Lund Chad R, Cao Jeffrey Q, Liu Mitchell, Olson Robert, Halperin Ross, Schellenberg Devin
British Columbia Cancer Agency, Fraser Valley Cancer Centre, Surrey, British Columbia, Canada.
British Columbia Cancer Agency, Vancouver Cancer Centre, Vancouver, British Columbia, Canada.
J Med Imaging Radiat Sci. 2014 Mar;45(1):8-15. doi: 10.1016/j.jmir.2013.09.001. Epub 2013 Oct 11.
The aim of this study was to evaluate the distribution, adoption, and utilization of stereotactic ablative body radiotherapy (SABR) in Canada.
All Canadian radiotherapy centres (N = 41) were sent electronic surveys regarding their use of SABR.
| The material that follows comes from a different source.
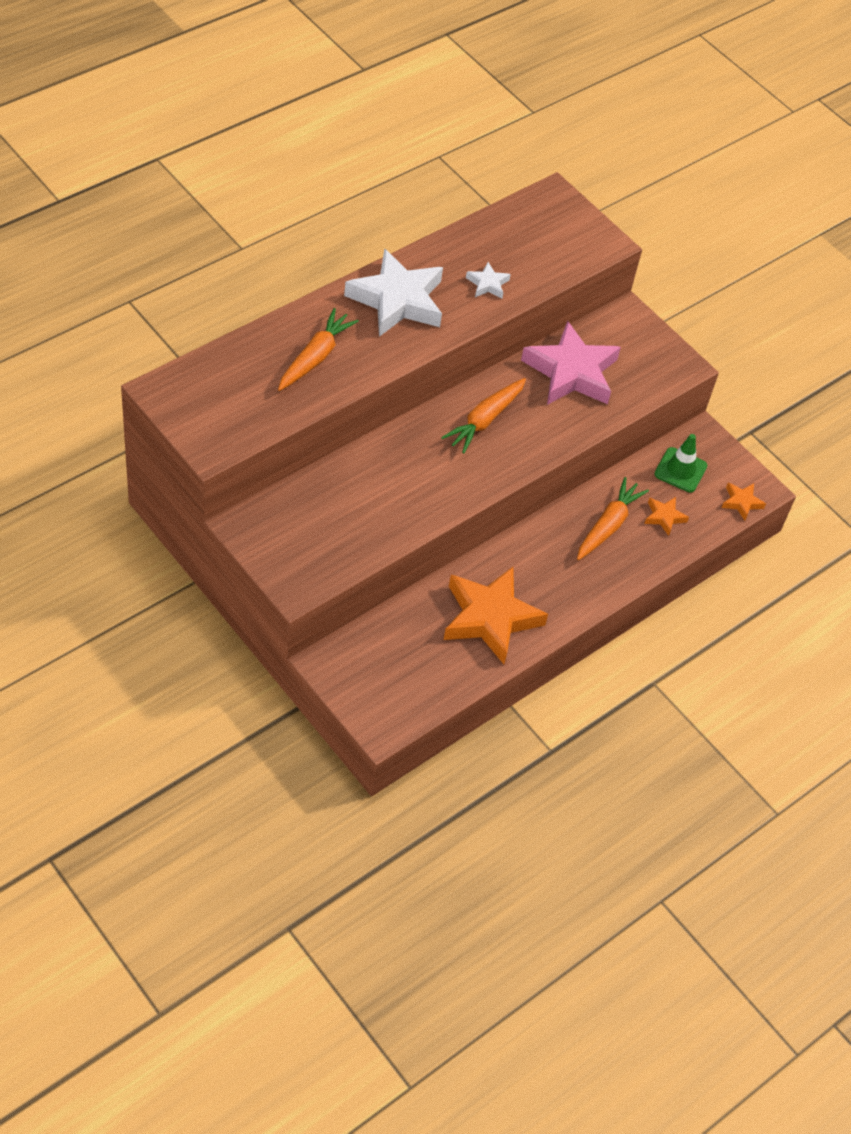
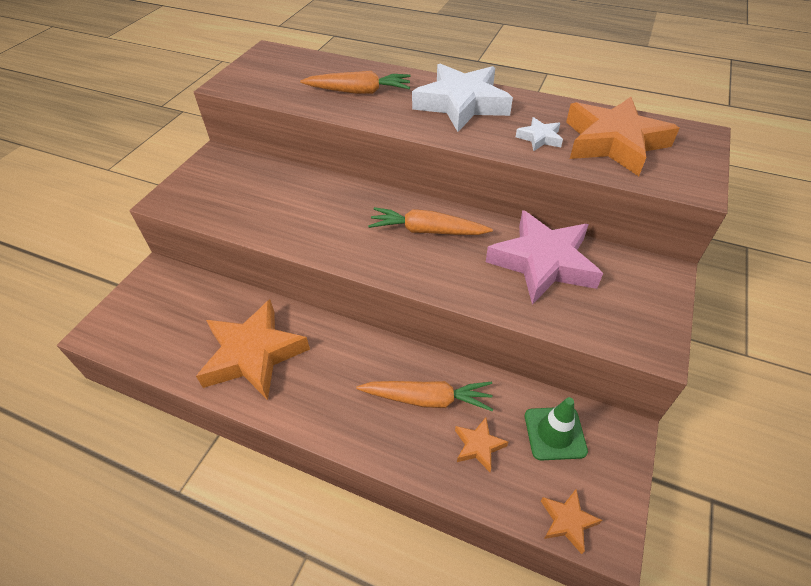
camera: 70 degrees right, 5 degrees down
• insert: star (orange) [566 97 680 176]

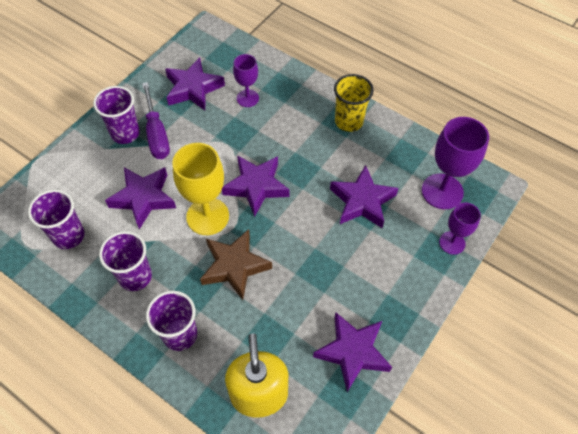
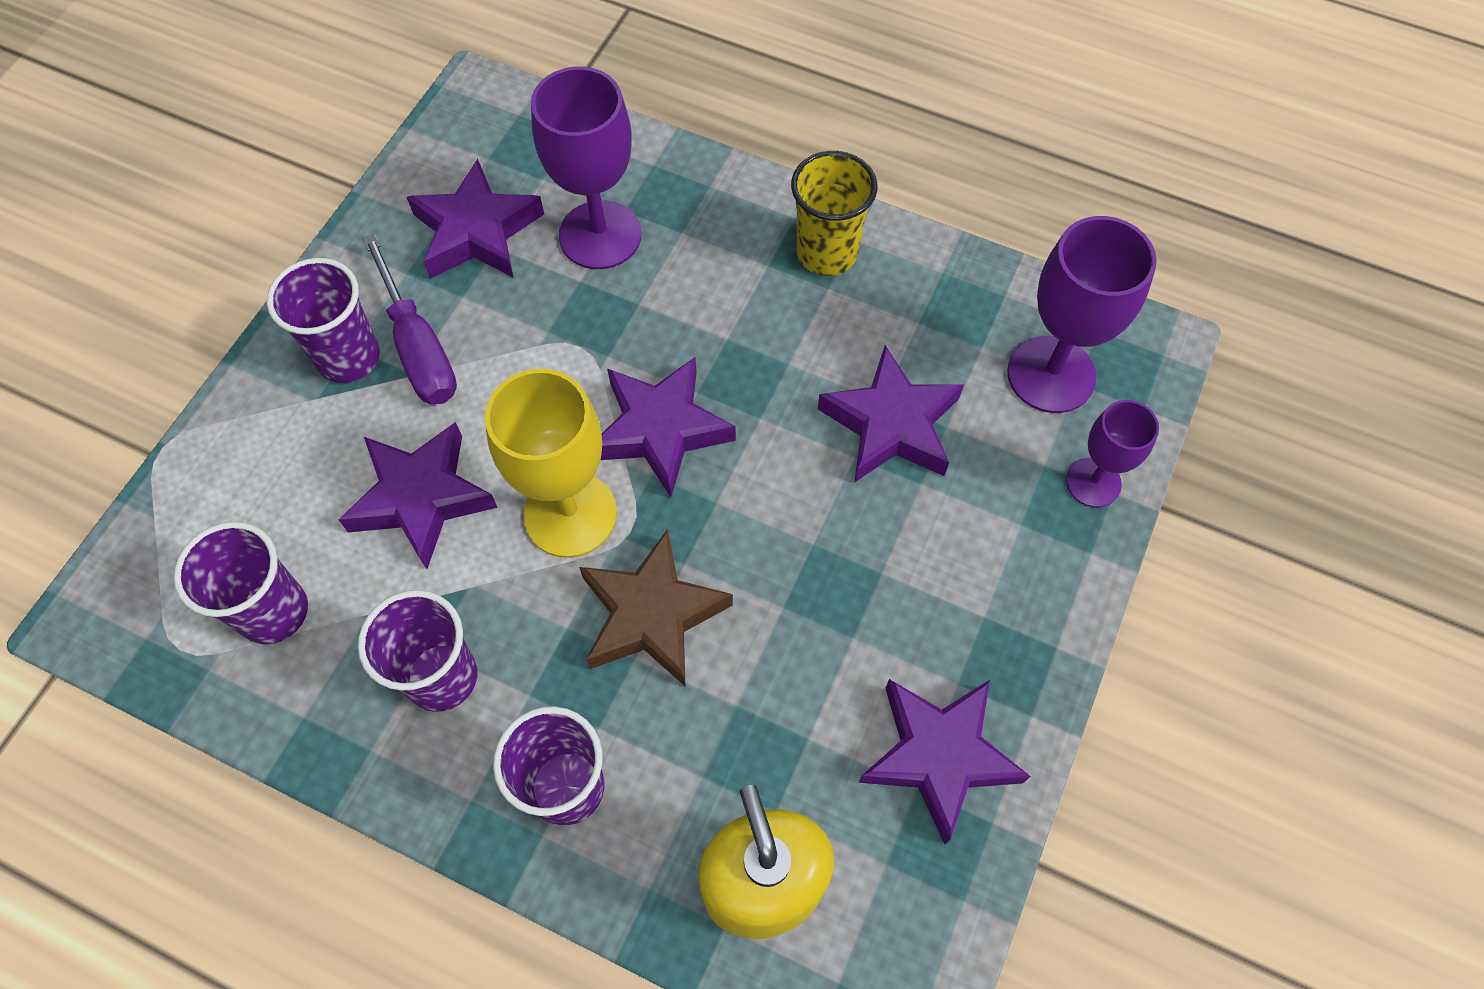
camera: 10 degrees left, 5 degrees up
• resize: goblet (purple) [233 54 259 107] = [531 67 642 269] x1.68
Eighty-eight percent of centres responded, and 34% are using SABR. Only 50% of Canada's 10 provinces have SABR centres. Ten centres began SABR programs during the previous 3 years, and within 5 years the number of SABR centres is expected to nearly double. The lung is the most common site treated (13 centres) followed by the liver (9) and spine (6). The most common dose fractionation for the lung and liver are 48 Gy/4 and 45 Gy/3, respectively. No centres treating spine use the same most common schedule. All centres use volumetric on-board imaging. A minority of centres are engaged in peer review of treatment volumes, dose distributions, and/or outcome tracking. Among centres not using SABR, a lack of required technology is the most common reason reported.
Currently, access to SABR varies considerably by health care jurisdiction. However, the number of SABR centres is expected to increase markedly. Centres using SABR have uniform access to advanced technology for treatment planning and delivery. These results vary from the United States where access to SABR is similar geographically, whereas the use of advanced planning and delivery technology is variable.
本研究旨在评估立体定向消融体部放疗(SABR)在加拿大的分布、采用情况及利用情况。
向加拿大所有放疗中心(共41家)发送了关于其SABR使用情况的电子调查问卷。
88%的中心进行了回复,其中34%正在使用SABR。加拿大10个省份中只有50%设有SABR中心。在过去3年里有10个中心启动了SABR项目,预计5年内SABR中心数量将接近翻倍。肺部是最常接受治疗的部位(13个中心),其次是肝脏(9个)和脊柱(6个)。肺部和肝脏最常用的剂量分割方案分别是48 Gy/4次和45 Gy/3次。治疗脊柱的中心没有使用相同的最常用方案。所有中心都使用容积式机载成像。少数中心对治疗体积、剂量分布和/或结果跟踪进行同行评审。在未使用SABR的中心中,报告最多的原因是缺乏所需技术。
目前,不同医疗保健辖区获得SABR的机会差异很大。然而,SABR中心的数量预计将显著增加。使用SABR的中心在治疗计划和实施方面均能统一使用先进技术。这些结果与美国不同,在美国,SABR的地理可及性类似,但先进计划和实施技术的使用情况各不相同。